§ **What is expected**:
Copy everything in the data from the line that contains "kingdom: Animalia" down to the line that contains "scientific name: Vernia verna", replacing "phylum" with "division" and leaving everything else unchanged. Give only those lines.

§ **Dataset entries**:
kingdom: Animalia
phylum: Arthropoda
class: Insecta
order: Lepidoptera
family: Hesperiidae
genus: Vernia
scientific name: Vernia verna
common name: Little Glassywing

---

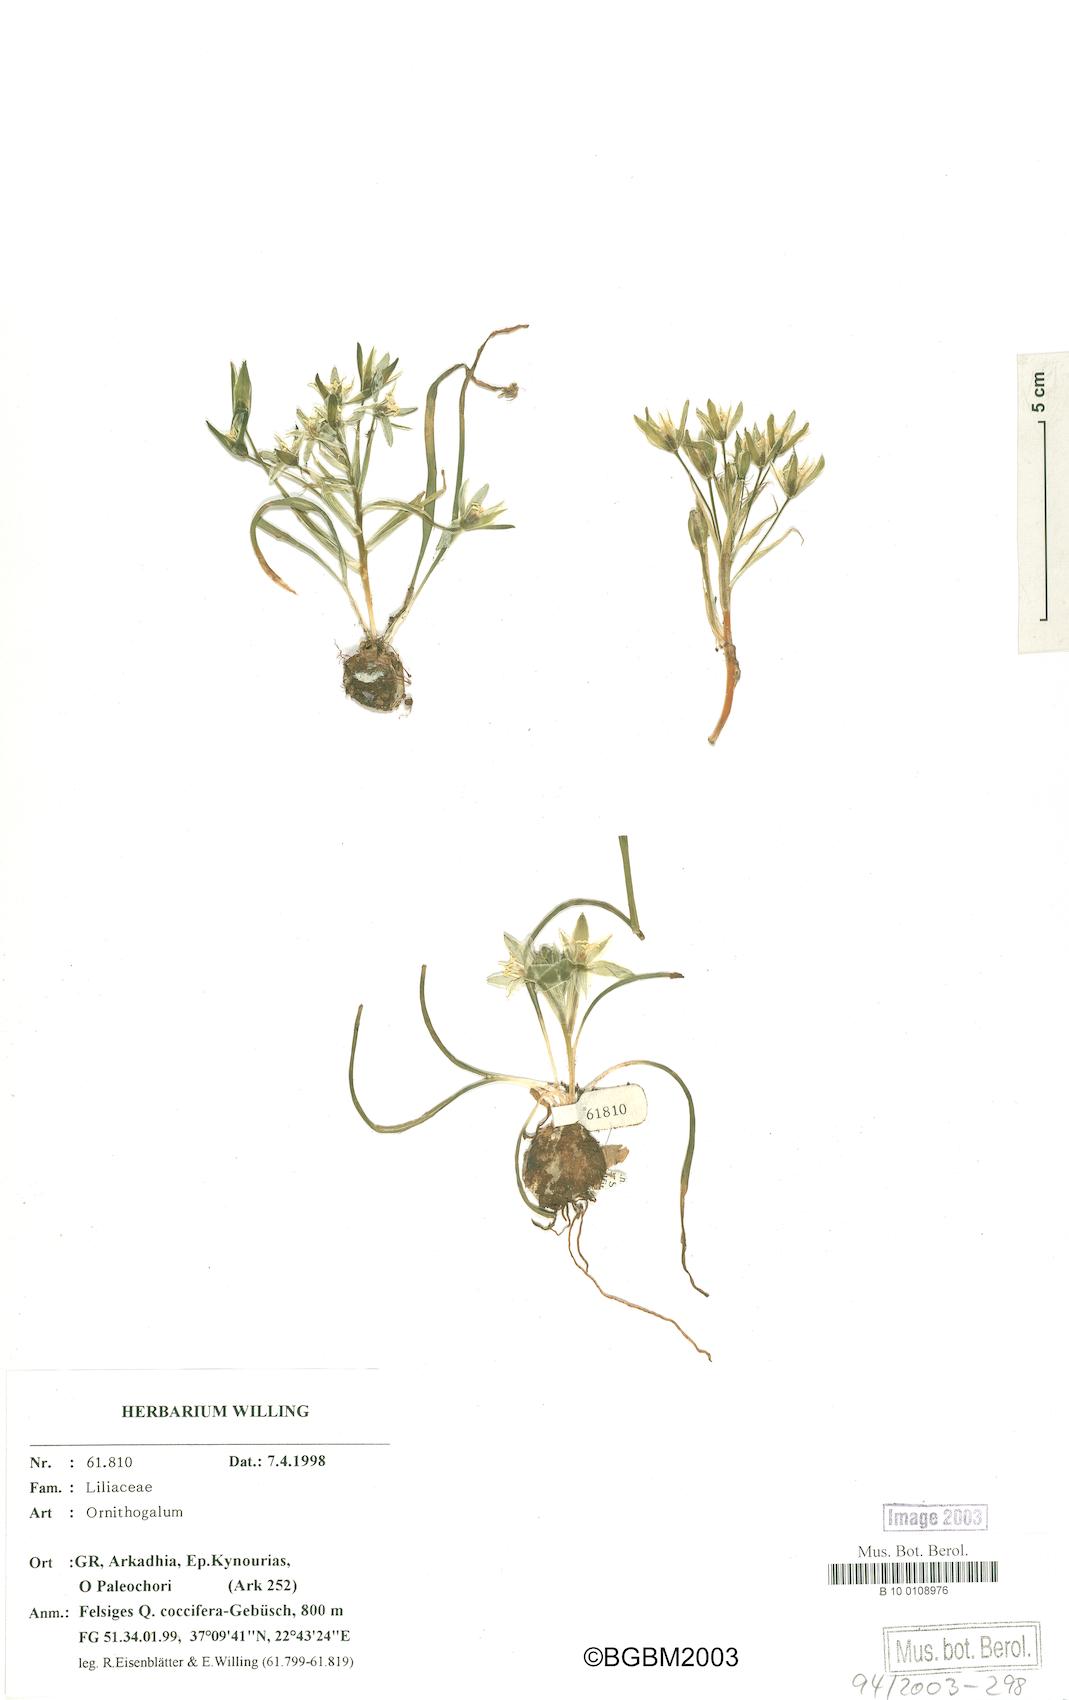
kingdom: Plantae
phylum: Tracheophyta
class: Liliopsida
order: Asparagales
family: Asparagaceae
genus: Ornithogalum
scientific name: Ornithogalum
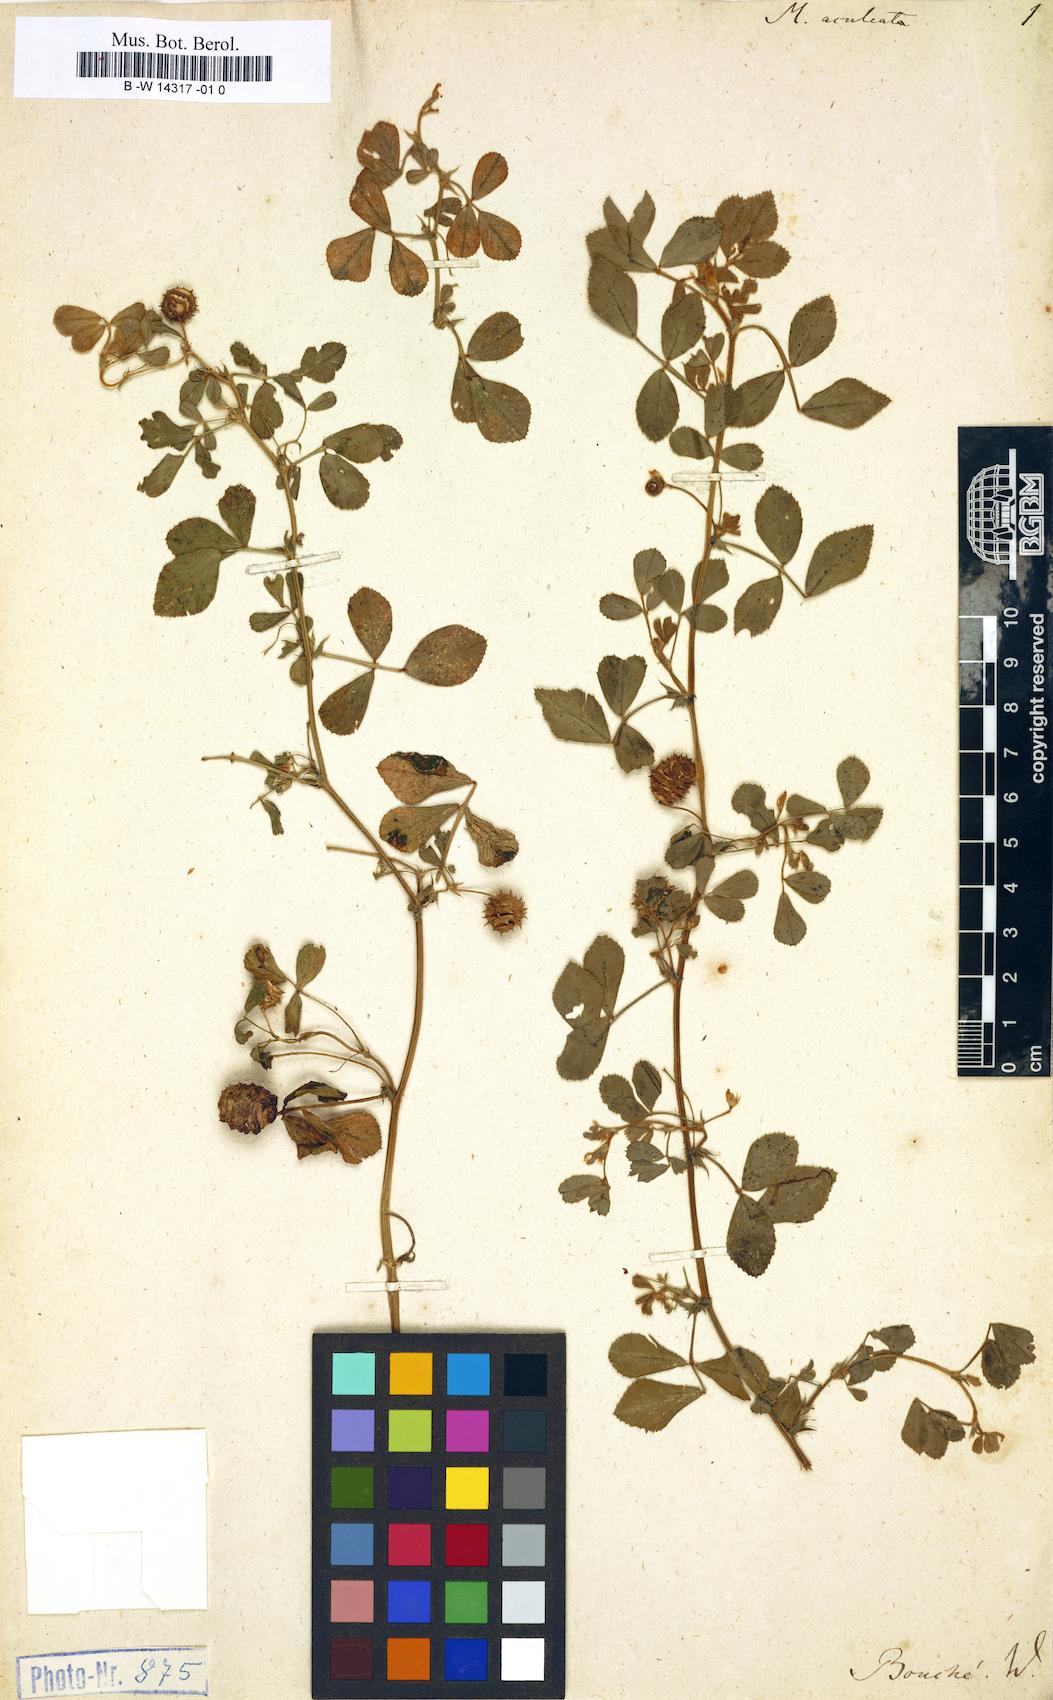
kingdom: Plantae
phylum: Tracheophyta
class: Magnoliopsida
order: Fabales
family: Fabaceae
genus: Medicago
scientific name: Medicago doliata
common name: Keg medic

§ **Solved problem**:
kingdom: Animalia
division: Arthropoda
class: Insecta
order: Lepidoptera
family: Hesperiidae
genus: Vernia
scientific name: Vernia verna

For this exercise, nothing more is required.